WHAT IS EXPECTED
A faithful copy of all the entries is required, with no pictures in it.
· · ·
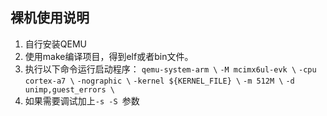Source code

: ## 裸机使用说明

1. 自行安装QEMU
2. 使用make编译项目，得到elf或者bin文件。
3. 执行以下命令运行启动程序：
    `qemu-system-arm \`
    `-M mcimx6ul-evk \`
    `-cpu cortex-a7 \`
    `-nographic \`
    `-kernel ${KERNEL_FILE} \`
    `-m 512M \`
    `-d unimp,guest_errors \`
4. 如果需要调试加上`-s -S `参数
· · ·
RESPONSE BOX
Source code

: ## 裸机使用说明

1. 自行安装QEMU
2. 使用make编译项目，得到elf或者bin文件。
3. 执行以下命令运行启动程序：
    `qemu-system-arm \`
    `-M mcimx6ul-evk \`
    `-cpu cortex-a7 \`
    `-nographic \`
    `-kernel ${KERNEL_FILE} \`
    `-m 512M \`
    `-d unimp,guest_errors \`
4. 如果需要调试加上`-s -S `参数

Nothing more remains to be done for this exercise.